A step toward supercritical-carbon-dioxide power generation

By Scott Jenkins |

Construction is complete on a new building to house a fully integrated electricity-generating power plant that will demonstrate operability and performance of a 10-MW power-generation facility using supercritical carbon dioxide (sCO2) as the working fluid in a Brayton thermodynamic cycle. Known as the STEP (supercritical transformational electric power) Demo project, the pilot-plant test facility is located on the property of Southwest Research Institute (San Antonio, Tex.), one of the STEP team members, along with project-leader GTI (Des Plaines, Ill.; www.gti.energy), GE Research (Niskayuna, N.Y.), and the National Energy Technology Laboratory (Morgantown, W.Va.).

The sCO2 cycle (diagram) offers significant potential benefits in efficiency, cost and environmental performance over the steam Rankine cycle, a common method for producing electricity currently. Above its critical point, CO2 has properties of both a gas and liquid. “In a Rankine cycle, you have a liquid-vapor phase change,” explains John Marion, GTI senior program director. “In a Brayton cycle with sCO2, there is no phase change — sCO2 behaves like a gas, but it’s non-compressible like a liquid — and that allows overall cycle efficiencies of over 50% (2 to 5 percentage points higher than steam Rankine), and allows the turbomachinery components to be 10 to 30 times smaller than those for Rankine cycles.” These attributes result in a levelized cost of energy that is 3–4% lower than with steam cycles.

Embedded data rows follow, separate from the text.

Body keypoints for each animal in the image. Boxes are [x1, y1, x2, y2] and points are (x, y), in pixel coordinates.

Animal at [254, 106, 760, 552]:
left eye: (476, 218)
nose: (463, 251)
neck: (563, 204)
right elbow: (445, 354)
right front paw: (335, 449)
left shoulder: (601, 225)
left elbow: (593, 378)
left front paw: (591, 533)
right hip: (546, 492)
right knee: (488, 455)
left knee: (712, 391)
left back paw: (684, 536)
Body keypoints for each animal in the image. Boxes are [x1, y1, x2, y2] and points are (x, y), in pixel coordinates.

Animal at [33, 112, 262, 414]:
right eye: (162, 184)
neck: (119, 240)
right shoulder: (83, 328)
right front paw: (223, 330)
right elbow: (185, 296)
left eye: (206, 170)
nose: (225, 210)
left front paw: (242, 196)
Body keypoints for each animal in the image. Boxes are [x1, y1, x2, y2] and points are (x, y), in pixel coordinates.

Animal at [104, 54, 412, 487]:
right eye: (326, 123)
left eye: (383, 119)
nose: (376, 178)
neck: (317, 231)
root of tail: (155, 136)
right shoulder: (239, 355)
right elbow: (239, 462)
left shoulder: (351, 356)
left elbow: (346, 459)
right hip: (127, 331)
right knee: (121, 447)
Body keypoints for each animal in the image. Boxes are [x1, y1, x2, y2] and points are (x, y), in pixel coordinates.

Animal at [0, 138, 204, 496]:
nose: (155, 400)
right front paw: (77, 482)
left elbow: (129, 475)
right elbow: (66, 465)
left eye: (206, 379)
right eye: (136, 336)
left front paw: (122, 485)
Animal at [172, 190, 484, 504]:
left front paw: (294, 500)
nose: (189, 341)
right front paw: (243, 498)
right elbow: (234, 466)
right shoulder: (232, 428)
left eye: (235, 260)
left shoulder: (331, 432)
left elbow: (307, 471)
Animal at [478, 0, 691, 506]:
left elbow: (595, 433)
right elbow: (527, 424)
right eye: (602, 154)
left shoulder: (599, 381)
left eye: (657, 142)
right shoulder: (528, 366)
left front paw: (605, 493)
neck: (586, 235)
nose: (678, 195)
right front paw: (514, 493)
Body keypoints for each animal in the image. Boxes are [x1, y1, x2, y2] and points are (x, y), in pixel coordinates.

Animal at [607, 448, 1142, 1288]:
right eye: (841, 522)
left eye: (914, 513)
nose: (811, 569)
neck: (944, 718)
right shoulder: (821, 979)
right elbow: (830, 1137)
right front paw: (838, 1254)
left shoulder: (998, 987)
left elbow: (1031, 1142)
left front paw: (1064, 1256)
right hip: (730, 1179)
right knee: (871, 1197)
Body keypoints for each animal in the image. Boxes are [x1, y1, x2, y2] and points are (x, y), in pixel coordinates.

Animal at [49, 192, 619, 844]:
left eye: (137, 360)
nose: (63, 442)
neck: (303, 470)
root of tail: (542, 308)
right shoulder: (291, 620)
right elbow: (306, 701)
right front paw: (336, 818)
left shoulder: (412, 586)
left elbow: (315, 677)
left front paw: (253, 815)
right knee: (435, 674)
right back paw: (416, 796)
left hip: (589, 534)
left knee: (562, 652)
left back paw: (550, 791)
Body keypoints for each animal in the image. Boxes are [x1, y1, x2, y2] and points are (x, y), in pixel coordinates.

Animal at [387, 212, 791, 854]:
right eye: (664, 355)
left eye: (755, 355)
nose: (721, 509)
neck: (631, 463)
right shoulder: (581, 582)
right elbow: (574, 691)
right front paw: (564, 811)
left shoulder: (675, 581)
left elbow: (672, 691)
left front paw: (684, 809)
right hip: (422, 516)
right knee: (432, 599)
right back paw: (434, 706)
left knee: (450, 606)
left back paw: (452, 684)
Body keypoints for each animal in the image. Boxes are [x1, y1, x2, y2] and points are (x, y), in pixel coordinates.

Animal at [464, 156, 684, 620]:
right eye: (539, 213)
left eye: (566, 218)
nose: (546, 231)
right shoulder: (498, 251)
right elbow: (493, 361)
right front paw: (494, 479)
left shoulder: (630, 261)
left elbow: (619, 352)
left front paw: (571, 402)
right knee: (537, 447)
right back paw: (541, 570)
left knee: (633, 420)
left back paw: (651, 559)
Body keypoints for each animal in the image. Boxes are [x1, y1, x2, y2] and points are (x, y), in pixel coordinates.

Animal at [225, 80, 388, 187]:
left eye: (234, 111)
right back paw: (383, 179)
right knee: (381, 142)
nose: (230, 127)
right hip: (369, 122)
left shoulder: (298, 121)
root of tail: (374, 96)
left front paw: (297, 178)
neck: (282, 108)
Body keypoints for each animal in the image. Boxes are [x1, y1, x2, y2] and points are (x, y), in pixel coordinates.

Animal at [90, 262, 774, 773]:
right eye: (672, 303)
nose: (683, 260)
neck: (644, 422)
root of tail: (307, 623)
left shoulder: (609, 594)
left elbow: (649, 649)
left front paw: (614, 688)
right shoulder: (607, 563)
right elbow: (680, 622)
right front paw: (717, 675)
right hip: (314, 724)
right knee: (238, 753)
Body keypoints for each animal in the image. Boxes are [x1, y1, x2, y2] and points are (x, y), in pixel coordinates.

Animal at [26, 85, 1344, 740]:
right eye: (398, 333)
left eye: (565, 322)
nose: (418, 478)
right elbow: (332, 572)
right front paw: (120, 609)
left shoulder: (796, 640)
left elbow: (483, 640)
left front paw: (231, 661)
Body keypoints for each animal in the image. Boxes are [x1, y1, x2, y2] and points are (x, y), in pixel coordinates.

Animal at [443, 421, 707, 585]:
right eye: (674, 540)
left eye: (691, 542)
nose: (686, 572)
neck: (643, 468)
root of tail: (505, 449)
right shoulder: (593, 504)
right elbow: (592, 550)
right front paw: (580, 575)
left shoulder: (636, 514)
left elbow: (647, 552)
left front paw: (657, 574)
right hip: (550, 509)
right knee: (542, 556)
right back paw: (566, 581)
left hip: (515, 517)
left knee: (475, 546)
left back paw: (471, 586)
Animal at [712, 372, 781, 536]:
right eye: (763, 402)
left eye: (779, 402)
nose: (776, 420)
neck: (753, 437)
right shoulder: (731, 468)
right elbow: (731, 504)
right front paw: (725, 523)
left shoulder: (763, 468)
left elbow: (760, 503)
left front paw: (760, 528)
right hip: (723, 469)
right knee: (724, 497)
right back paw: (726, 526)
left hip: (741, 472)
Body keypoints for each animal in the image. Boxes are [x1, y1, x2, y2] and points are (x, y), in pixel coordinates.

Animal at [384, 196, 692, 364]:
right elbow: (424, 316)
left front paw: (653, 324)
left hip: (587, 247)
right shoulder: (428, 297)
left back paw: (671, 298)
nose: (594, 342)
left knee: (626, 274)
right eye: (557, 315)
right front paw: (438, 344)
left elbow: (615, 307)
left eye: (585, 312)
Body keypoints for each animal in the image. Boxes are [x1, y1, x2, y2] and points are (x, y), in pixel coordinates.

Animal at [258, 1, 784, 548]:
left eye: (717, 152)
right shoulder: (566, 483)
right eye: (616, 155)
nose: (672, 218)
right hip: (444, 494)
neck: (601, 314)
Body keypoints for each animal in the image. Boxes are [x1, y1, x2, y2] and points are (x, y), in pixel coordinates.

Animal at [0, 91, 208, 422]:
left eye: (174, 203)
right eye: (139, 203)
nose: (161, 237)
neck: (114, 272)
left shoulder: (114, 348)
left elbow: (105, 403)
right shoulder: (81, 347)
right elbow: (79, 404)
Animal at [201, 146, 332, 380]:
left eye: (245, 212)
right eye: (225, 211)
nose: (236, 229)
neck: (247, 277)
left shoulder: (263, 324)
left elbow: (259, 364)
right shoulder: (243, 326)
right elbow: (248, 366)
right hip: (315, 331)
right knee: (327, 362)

The objective of the STEP Demo is to integrate all the elements required for a grid-connected commercial power-generation plant, which has not been done previously, although sCO2 Brayton cycles have been used in smaller, niche applications. Major equipment components have been fabricated and delivered for assembly.

Recent advances in materials and turbine modeling have allowed the Brayton sCO2 cycle in a practical system for power generation, says Don Stevenson, GTI vice president of energy supply. In order to realize the efficiency gains with the sCO2 Brayton cycle, the system needs to operate at high (500–700°C) temperatures, which necessitates materials that can withstand the temperatures, for example.

Other technological advances developed and built for the STEP Demo project include high-temperature, printed-circuit heat recuperators, a monolithic turbine rotor and the application of dry gas seals for the turbine and compressor, Marion says.

The STEP project leaders anticipate commissioning and testing the pilot facility in summer 2021. It is funded by the U.S. Department of Energy and by industry partners.